Sparrow gave Cormac a confused glance.
“Miranda
helped. Violet helped. You helped.”
“Hrm.”
“But I
didn’t.”
Sparrow
chuckled.
“What?”
◊◊ CORMAC, MY STEADFAST FRIEND. YOU DID DO SOMETHING IMPORTANT TONIGHT. ◊◊
“No I
didn’t! You got Violet to rouse the ghosts and Miranda had that potion and it
all fit very neatly together. What exactly did I do that was useful?”
◊◊ YOU KEPT ME SANE. ◊◊
“Oh. I
guess that’s…something.”
◊◊ YOU SOUND LIKE YOU'RE SELLING YOURSELF SHORT. ◊◊
“It
doesn’t exactly sound active.”
◊◊ COMPARED TO A MAD DASH OF RESCUE? YES. BUT WHEN I SAY YOU KEPT ME SANE TONIGHT, I MEAN I KNEW I COULD RELY ON YOU. YOU HAVE TRIED MANY TIMES TO KEEP ME ON THE RIGHT TRACK. I MIGHT HAVE GONE OFF THE RAILS A WHILE AGO IF YOU WEREN'T AROUND. WHO KNOWS HOW THAT MIGHT HAVE PLAYED OUT TONIGHT? ◊◊
“Probably
alienated everyone trying to help you.”
◊◊ HIGHLY LIKELY. ◊◊
“I
suppose that’s alright then. For what it’s worth…I feel the same way about you
sometimes. That you’re a good friend to have around. In case I fly off my own rails.”

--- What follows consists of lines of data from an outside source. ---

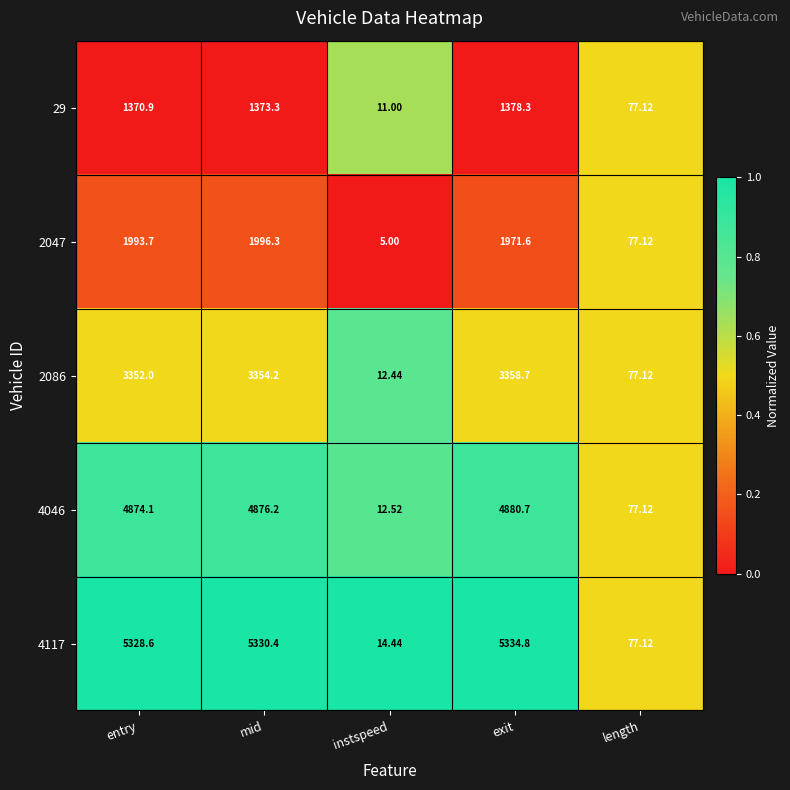

Which category has the highest value across all series?

exit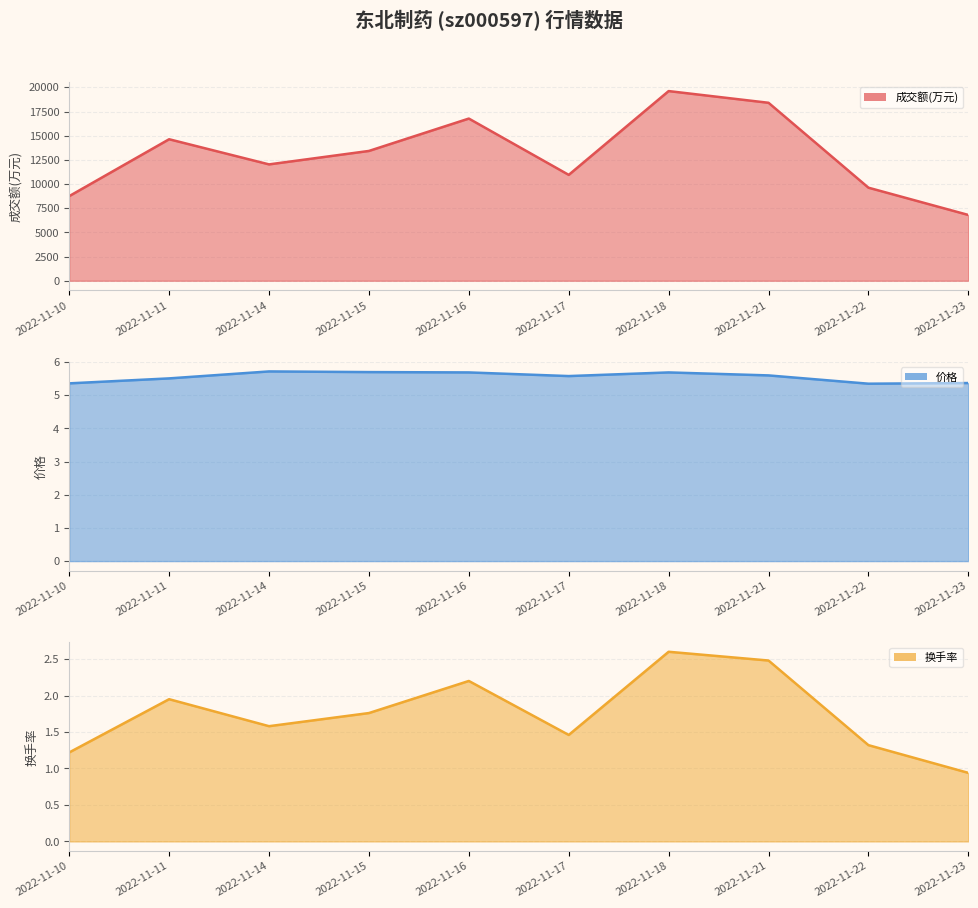

How many interior local peaks does the 价格 series have?

2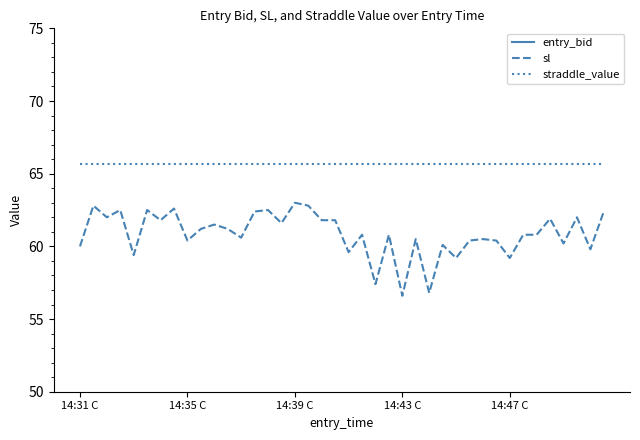

Which series has the largest total across all categories?

straddle_value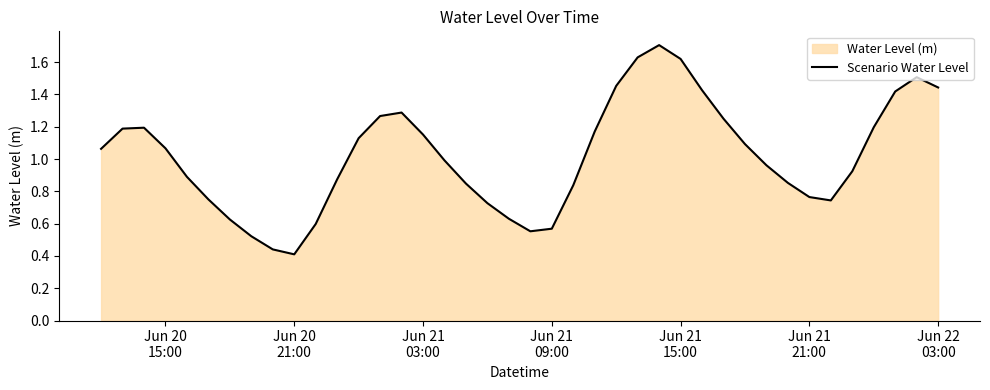

True or false: there are more than 2 points higher than both neighbors.

True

◊◊ YOU'RE SURE? AFTER I'VE DRAGGED YOU INTO MY PERSONAL AMBITIONS? I CAN'T THINK OF WHAT I DO FOR YOU. ◊◊
“Same
thing you do for everyone. Give me a little hope in a crummy old world. I
didn’t get dragged into anything, Sparrow. I’m following your course warily,
remember? You make my life more interesting than it would be otherwise. ”
◊◊ DON'T WISH FOR TOO MUCH OF THAT. ◊◊
“Fair
enough.”
They
said nothing more as they made their way down to the Hufflepuff House. Nor when
they entered the common room. But when they hugged each other there in the
doorway, they did so tightly enough, and long enough, that Sparrow knew Cormac
feared what she feared – dawn, and doom in its wake.
And so,
each of them worried of fitful sleep, and unwilling to leave the other alone in
the night, they decided that they would not rest in their rooms. It was not as
though Sparrow could even drag herself up the stairs. It was not as though
Cormac could bear to see her try. He could get up the stairs, and he could
fetch his quilt from his trunk, and he could stumble back down the stairs, and
if that was the most he could do, it was enough.
They
slept on a couch by the fireplace, side by side, the quilt keeping their bodies
warm as it could. It was enough. They had each other.
…
Sparrow’s
dream that night was of hot chocolate and marshmallows, amidst falling snow.
And the
uneasy feeling that she had never seen such things before.